◆ **Exercise instructions**: Across the records, count every line that includes "wrist" and give the number by itself.

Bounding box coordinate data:
=== Begin Enclosure ===

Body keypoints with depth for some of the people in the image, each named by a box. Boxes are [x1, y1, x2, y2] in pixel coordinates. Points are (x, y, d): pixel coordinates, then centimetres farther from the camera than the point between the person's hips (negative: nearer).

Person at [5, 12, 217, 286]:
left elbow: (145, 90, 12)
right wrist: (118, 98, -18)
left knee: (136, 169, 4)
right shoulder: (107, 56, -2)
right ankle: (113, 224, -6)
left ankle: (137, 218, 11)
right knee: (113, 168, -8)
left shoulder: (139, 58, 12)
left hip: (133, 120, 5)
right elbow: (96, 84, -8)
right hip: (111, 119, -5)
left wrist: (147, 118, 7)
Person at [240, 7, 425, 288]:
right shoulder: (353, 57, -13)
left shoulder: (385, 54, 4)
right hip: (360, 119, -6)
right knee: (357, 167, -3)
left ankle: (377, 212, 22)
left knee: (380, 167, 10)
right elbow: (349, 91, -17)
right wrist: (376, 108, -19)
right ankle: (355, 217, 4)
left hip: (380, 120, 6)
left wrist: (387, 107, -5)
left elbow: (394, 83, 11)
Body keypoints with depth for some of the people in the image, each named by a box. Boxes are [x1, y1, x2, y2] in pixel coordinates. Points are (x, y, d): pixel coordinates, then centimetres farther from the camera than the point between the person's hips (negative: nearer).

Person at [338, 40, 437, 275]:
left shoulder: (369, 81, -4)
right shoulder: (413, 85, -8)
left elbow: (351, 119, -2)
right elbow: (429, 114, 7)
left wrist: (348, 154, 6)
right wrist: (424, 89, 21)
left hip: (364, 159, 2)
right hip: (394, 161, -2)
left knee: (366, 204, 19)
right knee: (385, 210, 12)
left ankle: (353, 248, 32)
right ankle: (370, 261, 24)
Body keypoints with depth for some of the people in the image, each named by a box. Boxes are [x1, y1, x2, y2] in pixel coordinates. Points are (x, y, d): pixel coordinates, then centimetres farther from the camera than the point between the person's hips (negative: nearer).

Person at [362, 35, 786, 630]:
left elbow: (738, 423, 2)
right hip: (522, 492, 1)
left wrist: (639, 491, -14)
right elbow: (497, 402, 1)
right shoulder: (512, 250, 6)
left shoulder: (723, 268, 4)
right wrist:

=== End Enclosure ===

◆ **Result**: 8